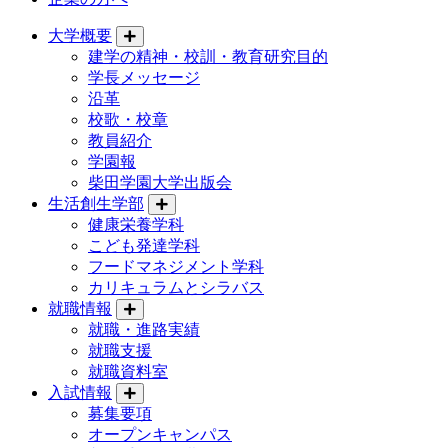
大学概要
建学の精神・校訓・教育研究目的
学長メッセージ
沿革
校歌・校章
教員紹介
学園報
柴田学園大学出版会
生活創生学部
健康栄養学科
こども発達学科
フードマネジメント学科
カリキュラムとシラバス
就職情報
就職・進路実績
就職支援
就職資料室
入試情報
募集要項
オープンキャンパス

▶ Work instruction
Copy out the text read from the records above, word for word and line by line, leaving the pictures out.

▶ Problem solution
大学概要
建学の精神・校訓・教育研究目的
学長メッセージ
沿革
校歌・校章
教員紹介
学園報
柴田学園大学出版会
生活創生学部
健康栄養学科
こども発達学科
フードマネジメント学科
カリキュラムとシラバス
就職情報
就職・進路実績
就職支援
就職資料室
入試情報
募集要項
オープンキャンパス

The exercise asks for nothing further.